Image Source: Created by Lower Mainland Mathematics Contacts using Mentimeter
For practice to be effective, it needs to be accessible to all students through choice of materials, number ranges, types of questions, choice of supports and how, when, where, and who students learn with.
What are types of practice?
Students can engage in mathematics practice in many different ways. First, we can consider how students are grouped: whole group, small group, or individual. In mathematics, whole group practice is often embedded within math talks and other instructional routines. You can find more information about these routines on the Coast Metro website here:
https://coastmetro.ca/elementary-math-project/instructional-routines/
Small group practice can occur in many ways and at various points during a lesson or week, for example, students might be working on a practice task during Math Workshop. Math games are another type of small group practice. More information about using math games for small group practice is included in this resource.
Independent practice can occur when a student is using materials, responding to a question or task orally or recording their process and solutions with pictures, numbers, and words on a whiteboard or in a math notebook.
The collection of practice questions included in this resource is intended for independent practice but could also be used for small group practice. Within these types of practice, we also consider a second form of practice: closed and open questions. Closed questions being those with only one correct response, while open questions may have a range of different responses and/or different approaches or strategies.
How can this resource be used in classrooms?
These teacher-created BC curriculum-aligned can be used in many ways to create different forms of practice tasks:
- copy and paste a set of questions onto a page, then photocopy/print for each child with room for students to respond under each question
- print the pdf version of the questions and either print selected pages for students or cut them into strips to glue onto a page of the students’ notebooks to answer and record their thinking on the page
- project them onto a screen to read together and then provide students with individual whiteboards to respond on
- print on cardstock and cut up to put in a basket as a choice task during Math Workshop
- have available for a TTOC or colleague providing coverage for your class
The practice questions are compiled under the following mathematics areas:
Number Concepts, Computational Fluency, Patterning, Algebra, Data, Probability, Geometry, Measurement, and Financial Literacy.

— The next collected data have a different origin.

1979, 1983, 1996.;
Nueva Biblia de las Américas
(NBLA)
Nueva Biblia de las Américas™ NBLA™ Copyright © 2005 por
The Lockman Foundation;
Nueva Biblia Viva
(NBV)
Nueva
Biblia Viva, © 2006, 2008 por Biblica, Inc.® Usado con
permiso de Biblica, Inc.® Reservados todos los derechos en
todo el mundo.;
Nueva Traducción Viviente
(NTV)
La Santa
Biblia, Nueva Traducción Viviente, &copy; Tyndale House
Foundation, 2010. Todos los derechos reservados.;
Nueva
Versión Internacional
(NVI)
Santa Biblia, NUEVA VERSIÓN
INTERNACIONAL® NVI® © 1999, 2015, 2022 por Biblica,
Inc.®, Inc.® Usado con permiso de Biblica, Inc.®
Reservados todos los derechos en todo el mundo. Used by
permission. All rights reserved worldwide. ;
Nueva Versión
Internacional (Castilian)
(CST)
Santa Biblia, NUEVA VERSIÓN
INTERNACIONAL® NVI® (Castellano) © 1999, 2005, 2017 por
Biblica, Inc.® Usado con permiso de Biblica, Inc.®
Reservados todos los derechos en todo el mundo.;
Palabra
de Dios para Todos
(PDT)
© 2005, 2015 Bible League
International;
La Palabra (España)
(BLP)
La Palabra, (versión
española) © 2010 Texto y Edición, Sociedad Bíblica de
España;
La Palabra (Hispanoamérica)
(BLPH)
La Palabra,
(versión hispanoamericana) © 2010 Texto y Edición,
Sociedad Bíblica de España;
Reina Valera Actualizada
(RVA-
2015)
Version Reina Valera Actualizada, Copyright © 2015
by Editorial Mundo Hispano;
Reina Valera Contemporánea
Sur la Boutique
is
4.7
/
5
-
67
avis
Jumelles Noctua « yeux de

This collection of practice questions is a comprehensive list of example questions that can be adapted and adjusted to create more questions as necessary throughout the school year.

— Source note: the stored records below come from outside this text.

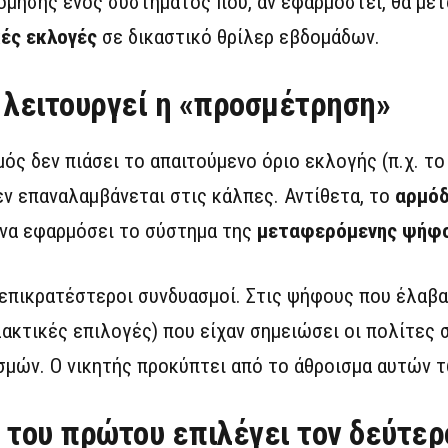
όμησης ενός συστήματος που, αν εφαρμοστεί, θα μετ
ές εκλογές
σε δικαστικό θρίλερ εβδομάδων.
 λειτουργεί η «προσμέτρηση»
μός δεν πιάσει το απαιτούμενο όριο εκλογής (π.χ. τ
εν επαναλαμβάνεται στις κάλπες. Αντίθετα, το
αρμόδ
ι να εφαρμόσει το σύστημα της
μεταφερόμενης ψήφ
 επικρατέστεροι συνδυασμοί. Στις ψήφους που έλαβα
ακτικές επιλογές) που είχαν σημειώσει οι πολίτες
μών. Ο νικητής προκύπτει από το άθροισμα αυτών 
 του πρώτου επιλέγει τον δεύτερ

It is intended that Number and Computational Fluency are developed all year long, with regular practice in these areas embedded throughout each week. To this end, we have provided many more practice questions in these areas. Please refer to the Coast Metro “Year at a Glance” documents on each grade level tile to see how Number Concepts and Computational Fluency are developed over the school year:
https://coastmetro.ca/elementary-math-project/
Also note that we have included sets of mixed review practice questions as we know it also important to have spaced review for all areas of the mathematics curriculum.